Ainz turned and walked back to the farm. The Death Knight fell into step behind him. He found Rick and Daryl leaning against a truck, their faces ashen, their weapons hanging uselessly at their sides. The looked at him not with gratitude, but with a new, deeper horror. He had not fought the dead. He had commanded them, on a level that redefined their very understanding of the threat.

"The area is secure," Ainz stated. "The psychological effect on the living is an unintended side effect. It will pass."

"Why?" Rick asked, the word torn from him. "Why do they fear you? They don't fear anything."

Ainz's red gaze rested on Rick. "In my world, hierarchy is everything. Those are not true undead. They are rotting flesh with a cursory animating principle. I am the apex. They are less than insects. An insect may not understand a boot, but it will instinctively try to flee before it is crushed." He paused, the gears of strategy turning. "This confirms a theory. Your 'walkers' operate on a base sensory level. My aura presents a negative stimulus their fundamental programming cannot process. It is… efficient."

That night, around a fire that seemed too small against the vast darkness, the group's quiet conversations had a new, strained tone.

"He's not human," Shane muttered, his eyes wild. "He's not even a damn mutant.
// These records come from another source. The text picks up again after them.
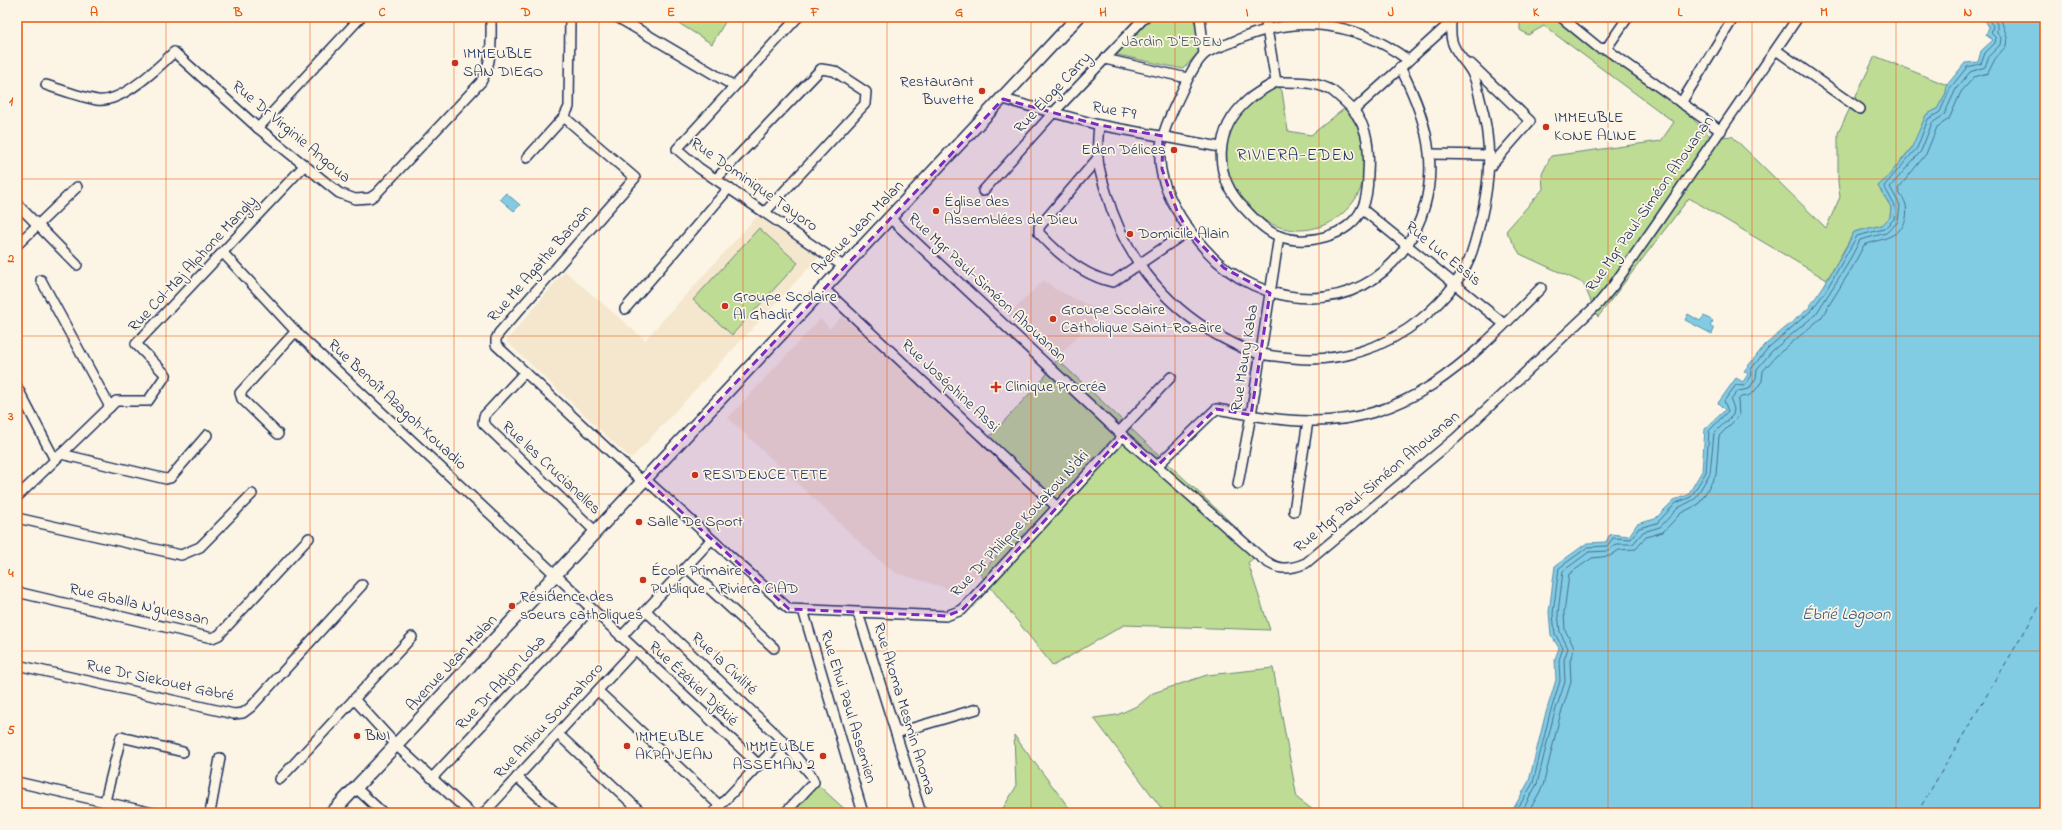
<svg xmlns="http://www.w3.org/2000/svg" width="2062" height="830" font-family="'Indie Flower',sans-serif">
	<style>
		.built { fill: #f5e7ce }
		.green { fill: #bedc94; stroke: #6c8679 }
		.water { fill: #82cce3; stroke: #598dae }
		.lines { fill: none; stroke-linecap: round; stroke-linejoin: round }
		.shore { stroke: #446e93; stroke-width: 1 }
		.ferry { stroke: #35567f; stroke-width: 1; stroke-dasharray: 5 4; stroke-linecap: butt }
		.minor-casing { stroke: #1b2f5e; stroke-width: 12 }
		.secondary-casing { stroke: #1b2f5e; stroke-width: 15 }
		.minor { stroke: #fcf5e5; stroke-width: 9 }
		.secondary { stroke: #fcf5e5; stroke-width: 12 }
		.marked { fill: #7b2cbf; fill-opacity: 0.2; stroke: #7b2cbf; stroke-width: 3; stroke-dasharray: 8 5; stroke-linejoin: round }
		.grid { fill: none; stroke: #e8590c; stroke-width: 1; stroke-opacity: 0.55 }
		.poi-dot { fill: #c8321e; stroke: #fcf5e5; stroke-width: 1.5 }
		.labels { text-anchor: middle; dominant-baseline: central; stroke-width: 3.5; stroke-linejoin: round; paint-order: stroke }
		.park-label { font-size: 16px; fill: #445a6c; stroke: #fcf5e5 }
		.poi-label { font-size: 16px; fill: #1b2f5e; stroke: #fcf5e5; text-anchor: start }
		.street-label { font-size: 16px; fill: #1b2f5e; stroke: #fcf5e5 }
		.neighbourhood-label { font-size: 17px; letter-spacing: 1px; fill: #1b2f5e; stroke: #fcf5e5 }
		.water-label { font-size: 17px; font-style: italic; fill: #35567f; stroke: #fcf5e5 }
		.neatline { fill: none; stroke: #e8590c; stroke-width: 1.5 }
		.grid-label { font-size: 13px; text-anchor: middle; font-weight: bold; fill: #e8590c }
	</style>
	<rect width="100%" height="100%" fill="#fcf5e5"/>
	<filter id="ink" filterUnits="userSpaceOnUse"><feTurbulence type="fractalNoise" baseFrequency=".025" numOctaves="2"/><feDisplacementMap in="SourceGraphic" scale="8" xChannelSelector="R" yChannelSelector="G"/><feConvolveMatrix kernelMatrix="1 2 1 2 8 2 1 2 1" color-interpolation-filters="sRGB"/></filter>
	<g filter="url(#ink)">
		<g class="built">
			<polygon points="758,215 819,257 631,459 506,341 565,271 645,340"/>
			<polygon points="1044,280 1055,289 1101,311 1057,359 1008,315"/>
			<polygon points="842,316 905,371 1045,503 962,593 896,573 882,563 728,418 820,319 830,328"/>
		</g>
		<g class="green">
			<polygon points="673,17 717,17 725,22 712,44 672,19"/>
			<polygon points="1146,17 1194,17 1201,50 1183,69 1113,54"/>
			<polygon points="1520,17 1557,17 1597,49 1646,72 1712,138 1732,136 1826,228 1840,197 1838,182 1838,133 1875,56 1947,85 1946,93 1937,109 1926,115 1913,146 1886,179 1878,186 1891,207 1890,217 1882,225 1854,232 1827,280 1689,198 1598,317 1583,283 1520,254 1506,231 1543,189 1542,174 1551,156 1661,141 1674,122 1544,26 1528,35 1520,30"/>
			<path d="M1278,85L1282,91L1288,131L1311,135L1345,108C1364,131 1365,149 1363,178C1361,194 1353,204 1342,214C1303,246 1252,227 1232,184C1227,174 1222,162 1224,150C1225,143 1229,136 1231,130C1235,120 1242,106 1251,100C1259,94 1269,90 1278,85Z"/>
			<polygon points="759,228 798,263 732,335 693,300"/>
			<polygon points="1057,359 1261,551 1248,563 1270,630 1124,625 1053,666 980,574 1045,503 982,445 1043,379"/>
			<polygon points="1273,668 1297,798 1317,813 1165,813 1094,718 1117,715 1139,705 1153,693 1207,675"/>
			<polygon points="1014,735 1022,746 1073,813 1000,813 1016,787"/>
			<polygon points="817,784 849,813 790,813"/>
		</g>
		<g class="water">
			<path d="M1983,17H2045V813H1511L1529,781L1545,716L1556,680L1555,659L1559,648L1551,635L1549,612L1555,566L1587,543L1606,542L1610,534L1629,536L1637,524L1655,519L1674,500L1688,495L1702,471L1705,429L1725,410L1718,403L1736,378L1743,382L1748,374L1744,371L1765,345L1809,308C1813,300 1818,295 1823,287C1834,269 1845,251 1854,232L1882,225L1890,217L1891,207L1878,186L1886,179L1911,149L1926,115L1937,109L1946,93L1947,85L1965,63L1978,62L1981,51L1993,40L1986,35L1989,27Z"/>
			<polygon points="506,193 520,205 514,211 500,199"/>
			<polygon points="1688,314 1700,321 1704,316 1713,321 1710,326 1714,329 1712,334 1685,320"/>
		</g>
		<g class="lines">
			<g class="shore">
				<path d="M1515,813L1533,783L1549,717L1560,681L1559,660L1563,648L1555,634L1553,613L1559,568L1588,547L1607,546L1613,538L1631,539L1639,528L1657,523L1676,503L1691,497L1706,472L1709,431L1728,411L1724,401L1736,385L1743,386L1746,384L1752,375L1751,369L1768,348L1812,310C1817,302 1823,296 1828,287C1838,270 1847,253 1857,236L1884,229L1894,219L1895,206L1884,186L1917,148L1928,119L1940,112L1951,87L1967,67L1981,64L1985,53L1995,43L1996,38L1991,33L1993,26L1987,17"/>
				<polyline points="1521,813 1537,784 1553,718 1565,682 1564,660 1568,648 1560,632 1558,613 1563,571 1589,552 1608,551 1616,544 1633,544 1643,532 1660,527 1678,508 1695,499 1710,473 1714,433 1733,415 1734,409 1731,400 1738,391 1749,389 1756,378 1757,369 1772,351 1816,314 1847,265 1860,240 1886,233 1898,222 1900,205 1890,187 1921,151 1932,123 1944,115 1956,89 1970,72 1985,67 1989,56 2000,45 2001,38 1997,32 1997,24 1993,17"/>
				<path d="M1528,813L1543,786L1559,720L1571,682L1570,661L1574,647L1565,630L1564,613L1569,574L1592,558L1610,556L1619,550L1636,549L1646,537L1663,532L1681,513L1699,504L1716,475L1719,436L1739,416L1738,400L1741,397L1748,396L1754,392L1762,381L1763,371L1776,356L1821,318L1852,268L1864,245C1884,238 1911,236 1906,205C1905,199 1899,195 1898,189L1926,154L1937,127L1949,119L1961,92L1974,77L1988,73L1995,59L2006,46L2007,37L2000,17"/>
			</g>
			<polyline class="ferry" points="1917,813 2045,597"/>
			<defs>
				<g id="minor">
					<polyline points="617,17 734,86"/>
					<polyline points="798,17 677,149 699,168 843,266"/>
					<polyline points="1200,17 1204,54"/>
					<polyline points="1265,17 1276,82"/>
					<polyline points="1561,17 1599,48 1606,49 1721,131"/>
					<polyline points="1606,49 1628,17"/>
					<polyline points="1776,50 1860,109"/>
					<polyline points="1105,59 1187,78"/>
					<polyline points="1471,64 1530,121 1489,168"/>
					<path d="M1400,67C1414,94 1426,122 1429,153C1437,224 1388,298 1311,298C1271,298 1232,280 1205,249C1184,226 1158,187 1160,154C1161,133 1172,112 1181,93C1186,82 1196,60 1206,53C1213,49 1222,46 1230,43C1292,14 1353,19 1408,60"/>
					<path d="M1276,82C1294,82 1312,81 1329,89C1334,91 1339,97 1343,100C1367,120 1370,143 1368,173C1368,185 1367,199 1362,209C1348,237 1306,246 1279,236C1267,232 1253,218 1244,208C1213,176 1213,130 1248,100C1256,93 1267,87 1276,82Z"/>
					<path d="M46,85C62,90 80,97 97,100C121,104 158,68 174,52L258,128L339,193L355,199L370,198L376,194L481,82C493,61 491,41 491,17"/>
					<polyline points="1003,99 1099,125 1220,147"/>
					<polyline points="1681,103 1734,17"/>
					<polyline points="1354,110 1451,22"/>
					<polyline points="564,117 635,178 499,333 496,339 496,345 643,482"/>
					<path d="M1099,125C1098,135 1097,146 1098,157C1098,169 1103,181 1106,192C1123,253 1162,304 1217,335C1230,342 1246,351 1261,354C1271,356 1282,357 1293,358C1338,363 1386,348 1421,319C1444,300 1466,275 1474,245C1489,194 1495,151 1480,99C1478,91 1477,82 1473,75C1468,63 1455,54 1452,41C1450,34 1451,24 1451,17"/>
					<polyline points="258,128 361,17"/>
					<polyline points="1430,154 1490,155"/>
					<polyline points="527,158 564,117 569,107 570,17"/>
					<path d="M1098,158L1039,227V233C1059,255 1084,276 1113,282L1188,231"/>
					<polyline points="716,179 821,69 834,71 866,92 865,104 765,212"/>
					<polyline points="983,191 1053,113 1145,17"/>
					<polyline points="17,204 77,265"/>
					<polyline points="1362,209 1504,324"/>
					<path d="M890,218L1123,436L1258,555C1274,569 1285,572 1306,563L1456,438L1599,303L1613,286L1657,223L1798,17"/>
					<polyline points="17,245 77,187"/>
					<polyline points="223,253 301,337 759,765"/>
					<polyline points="41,280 110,407"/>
					<polyline points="823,288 1057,507"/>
					<polyline points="625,309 729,188"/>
					<polyline points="525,372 484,416 483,423 596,532"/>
					<polyline points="17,387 55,460"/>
					<polyline points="1119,432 1171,377"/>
					<polyline points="278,434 242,399 240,393 296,331"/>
					<polyline points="61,454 166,479 170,478 207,435"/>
					<path d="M1157,466L1216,409C1246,414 1278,421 1309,421C1413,423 1474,355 1541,288"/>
					<polyline points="645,479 789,609 946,616 962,610 1123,436"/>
					<polyline points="1238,484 1251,415 1279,236"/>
					<polyline points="17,497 116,401 148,401 166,375 136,344 304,166"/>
					<polyline points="1294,511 1308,421"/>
					<polyline points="17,518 181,555 200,547 252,494"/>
					<polyline points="687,568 774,648"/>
					<polyline points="17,592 212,638 219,635 309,538"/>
					<polyline points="803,610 863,813"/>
					<polyline points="646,611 782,740 811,775 814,782 785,813"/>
					<polyline points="858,613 921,813"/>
					<polyline points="621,637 711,540"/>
					<polyline points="17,665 234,714 243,713 251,707 362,585"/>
					<polyline points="598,691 720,806"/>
					<polyline points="354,699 397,746 470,813"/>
					<polyline points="896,733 977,709"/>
					<polyline points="558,734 642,813"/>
					<polyline points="517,777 556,813"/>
					<polyline points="432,778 591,609"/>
					<polyline points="280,779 412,637"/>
					<polyline points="17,782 153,813"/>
					<polyline points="357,789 383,813"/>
					<polyline points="105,801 121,737 183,752"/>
					<polyline points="210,813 220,758"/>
					<polyline points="484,813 635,650"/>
					<polyline points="713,813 782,740"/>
				</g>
				<polyline id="secondary" points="332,813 1078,17"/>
			</defs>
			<use href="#minor" class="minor-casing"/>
			<use href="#secondary" class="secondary-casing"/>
			<use href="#minor" class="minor"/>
			<use href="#secondary" class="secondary"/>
		</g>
	</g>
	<path class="marked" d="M1003,99L1099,125L1163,136L1162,169L1177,211L1188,231L1224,268L1270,293L1251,415L1216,409L1157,466L1123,436L962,610L946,616L789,609L645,479Z"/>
	<path class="grid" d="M166,17V813M310,17V813M454,17V813M599,17V813M743,17V813M887,17V813M1031,17V813M1175,17V813M1319,17V813M1463,17V813M1608,17V813M1752,17V813M1896,17V813M17,179H2045M17,336H2045M17,494H2045M17,651H2045"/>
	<g class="poi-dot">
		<circle cx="455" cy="63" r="4"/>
		<circle cx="982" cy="91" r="4"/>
		<circle cx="1546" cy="127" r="4"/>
		<circle cx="1174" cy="150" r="4"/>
		<circle cx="936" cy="211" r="4"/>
		<circle cx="1130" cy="234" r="4"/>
		<circle cx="725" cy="306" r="4"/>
		<circle cx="1053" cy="319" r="4"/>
		<path d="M994 381h4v4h4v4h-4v4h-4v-4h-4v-4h4z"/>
		<circle cx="695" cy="475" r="4"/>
		<circle cx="639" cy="522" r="4"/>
		<circle cx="643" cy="580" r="4"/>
		<circle cx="512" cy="606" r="4"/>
		<circle cx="357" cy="736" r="4"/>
		<circle cx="627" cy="746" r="4"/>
		<circle cx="823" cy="756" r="4"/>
	</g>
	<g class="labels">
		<g class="park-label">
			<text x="1172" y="42">Jardin D'EDEN</text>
		</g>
		<g class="poi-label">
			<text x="463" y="54">IMMEUBLE<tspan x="463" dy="18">SAN DIEGO</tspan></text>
			<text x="974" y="82" text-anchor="end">Restaurant<tspan x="974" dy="18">Buvette</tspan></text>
			<text x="1554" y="118">IMMEUBLE<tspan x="1554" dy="18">KONE ALINE</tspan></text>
			<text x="1166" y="150" text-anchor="end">Eden Délices</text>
			<text x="944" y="202">Église des<tspan x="944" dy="18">Assemblées de Dieu</tspan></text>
			<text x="1138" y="234">Domicile Alain</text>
			<text x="733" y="297">Groupe Scolaire<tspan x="733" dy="18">Al Ghadir</tspan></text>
			<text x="1061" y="310">Groupe Scolaire<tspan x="1061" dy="18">Catholique Saint-Rosaire</tspan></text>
			<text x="1005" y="387">Clinique Procréa</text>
			<text x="703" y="475">RESIDENCE TETE</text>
			<text x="647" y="522">Salle De Sport</text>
			<text x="651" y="571">École Primaire<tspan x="651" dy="18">Publique - Riviera CIAD</tspan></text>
			<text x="520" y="597">Résidence des<tspan x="520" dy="18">soeurs catholiques</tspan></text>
			<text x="365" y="736">BNI</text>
			<text x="635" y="737">IMMEUBLE<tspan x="635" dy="18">AKPA JEAN</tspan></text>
			<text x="815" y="747" text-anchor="end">IMMEUBLE<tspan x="815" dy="18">ASSEMAN 2</tspan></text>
		</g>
		<g class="street-label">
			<text transform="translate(1053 93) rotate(-47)">Rue Éloge Carry</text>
			<text transform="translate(1114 111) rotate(11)">Rue F9</text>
			<text transform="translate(291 132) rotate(40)">Rue Dr Virginie Angoua</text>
			<text transform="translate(754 185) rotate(35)">Rue Dominique Tayoro</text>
			<text transform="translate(1650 204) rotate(-55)">Rue Mgr Paul-Siméon Ahouanan</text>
			<text transform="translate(858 228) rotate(-46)">Avenue Jean Malan</text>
			<text transform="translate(1443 254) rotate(39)">Rue Luc Essis</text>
			<text transform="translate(193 264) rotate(-47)">Rue Col-Maj Alphone Mangly</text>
			<text transform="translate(540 264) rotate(-49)">Rue Me Agathe Baroan</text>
			<text transform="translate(987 288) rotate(43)">Rue Mgr Paul-Siméon Ahouanan</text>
			<text transform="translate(1245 358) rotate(-81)">Rue Maury Kaba</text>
			<text transform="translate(950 386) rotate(43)">Rue Joséphine Assi</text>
			<text transform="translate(397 405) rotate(43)">Rue Benoît Azagoh-Kouadio</text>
			<text transform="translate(551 468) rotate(43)">Rue les Crucianelles</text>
			<text transform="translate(1377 482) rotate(-40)">Rue Mgr Paul-Siméon Ahouanan</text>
			<text transform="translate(1020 524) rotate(-47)">Rue Dr Philippe Kouakou N'dri</text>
			<text transform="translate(139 605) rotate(13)">Rue Gballa N'guessan</text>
			<text transform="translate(452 663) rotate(-47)">Avenue Jean Malan</text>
			<text transform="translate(724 664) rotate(43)">Rue la Civilité</text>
			<text transform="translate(160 681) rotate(12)">Rue Dr Siekouet Gabré</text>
			<text transform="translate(501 683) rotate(-47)">Rue Dr Adjon Loba</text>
			<text transform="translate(693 684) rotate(43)">Rue Ézékiel Djékié</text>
			<text transform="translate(848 707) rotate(73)">Rue Ehui Paul Assemien</text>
			<text transform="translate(904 709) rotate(73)">Rue Akoma Mesmin Anoma</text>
			<text transform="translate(549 721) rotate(-47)">Rue Anliou Soumahoro</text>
		</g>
		<g class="neighbourhood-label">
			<text x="1296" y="155">RIVIERA-EDEN</text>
		</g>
		<g class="water-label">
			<text x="1846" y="614">Ébrié Lagoon</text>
		</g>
	</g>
	<rect width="2062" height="830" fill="none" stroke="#fcf5e5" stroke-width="44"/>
	<rect x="22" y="22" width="2018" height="786" class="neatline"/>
	<g class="grid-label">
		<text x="94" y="16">A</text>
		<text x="238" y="16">B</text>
		<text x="382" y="16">C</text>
		<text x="526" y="16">D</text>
		<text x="671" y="16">E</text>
		<text x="815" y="16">F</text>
		<text x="959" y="16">G</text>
		<text x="1103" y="16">H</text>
		<text x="1247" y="16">I</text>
		<text x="1391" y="16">J</text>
		<text x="1536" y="16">K</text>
		<text x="1680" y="16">L</text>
		<text x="1824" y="16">M</text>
		<text x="1968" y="16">N</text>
		<text x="11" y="105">1</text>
		<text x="11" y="262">2</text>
		<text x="11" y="420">3</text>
		<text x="11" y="577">4</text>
		<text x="11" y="734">5</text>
	</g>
</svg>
He's the devil, and we made a deal with him."

"He saved us, Shane," Glenn countered, though his voice lacked conviction. "He cleared that herd without firing a shot."

"And what's the price?" Shane shot back. "He's studying us like bugs! He had Glenn's laptop magically working for an hour. What's he looking for?"

From the shadows of the porch, unseen and unheard under [Perfect Unknowable], Ainz listened.

[Data Point Acquired: Factional stress within the group is increasing. The "Shane" individual represents a destabilizing element. His loyalty to "Rick" is conditional and deteriorating. He perceives me as a threat to his own influence. Useful.]

Ainz's priority remained clear: gather intelligence on the world's fall, locate any anomalous energy signatures that might hint at a way home or the source of this necrotic plague, and secure compliant local agents. This group was a valuable initial sample, but they were fragile. Shane's volatility could be a catalyst for useful data on human conflict dynamics.

He looked up at the strange, unfamiliar stars. Somewhere, Albedo was likely in a frantic, world-shattering rage. Demiurge would be crafting a thousand plans. He pushed the thought away. Sentiment was a buffer against optimal action.

For now, he thought, this farm is my laboratory, these survivors my subjects, and this entire blighted world… a new floor to be conquered. He focused his senses. Far to the east, his enhanced hearing picked up the faint, metallic groan of a city dying. Atlanta. A center of population, and therefore, of knowledge.

It was time to propose the next phase of the experiment.